Spotlight on Homelessness

Identifying and Measuring Risk for Homelessness among Veterans

January 2020


In January 2019, the U.S. Department of Housing and Urban Development’s (HUD) Point-in-Time (PIT) count showed that nationally 37,085 Veterans experienced homelessness. This number represented a 2% decline over the previous year’s count1. While the number of homeless Veterans remains high, it is half of what the homeless Veteran population was in 20103. Most are male, while about 9% are female, and nearly half are African American or Hispanic. Homeless Veterans served in conflicts from World War II to the current wars in Afghanistan and Iraq. Nearly half served during the Vietnam era4.

VA offers multiple specialized programs to help homeless Veterans including Grant/Per Diem and Compensated Work Therapy programs, as well as Domiciliary, Substance Use, and PTSD Residential Rehabilitation and Treatment. VA has established research centers including the National Center on Homelessness among Veterans and the Northeast Program Evaluation Center (NEPEC). Among important findings are that trauma, childhood problems, and discharge status have correlations to Veteran homelessness, and that Veterans’ housing and mental health improved with free legal services in a VA facility5.

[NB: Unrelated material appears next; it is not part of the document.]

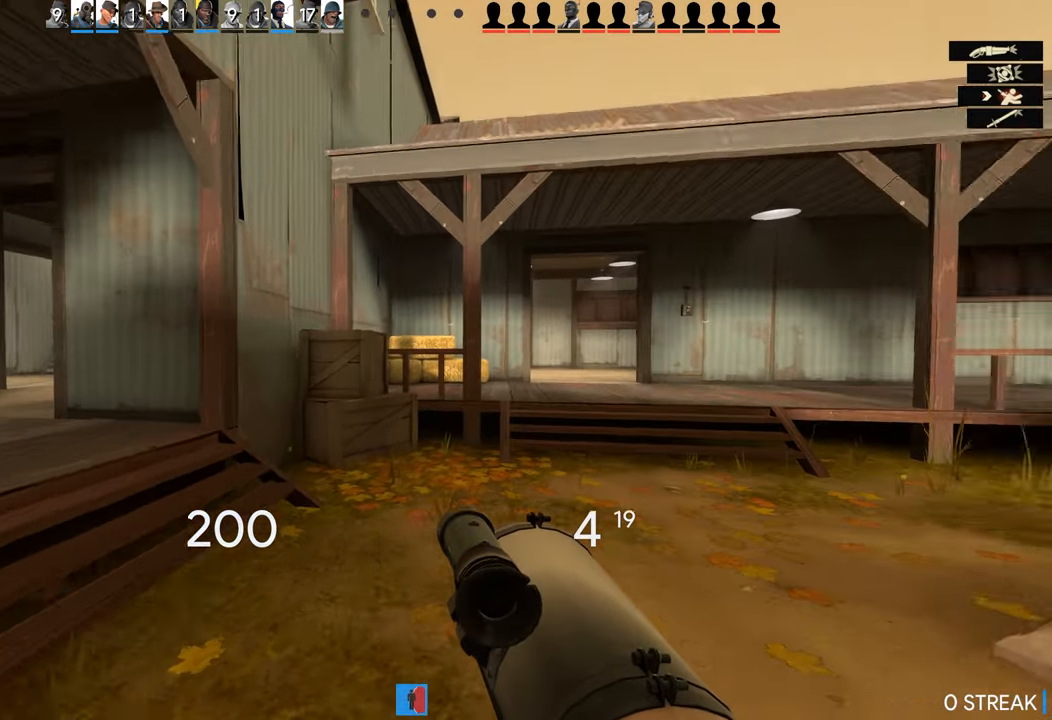
{"buttons": [], "left_stick": "up-right", "events": [[83, "left_stick", "up-right"]]}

HSR&D continues to make research into Veteran homelessness a high priority. Examples of HSR&D research include studies investigating how to screen Veterans to determine if they are at-risk of becoming homeless, how to keep those at-risk Veterans from losing housing, and how best to assist currently homeless Veterans6. Following are examples of recent and ongoing research by HSR&D investigators into this important topic.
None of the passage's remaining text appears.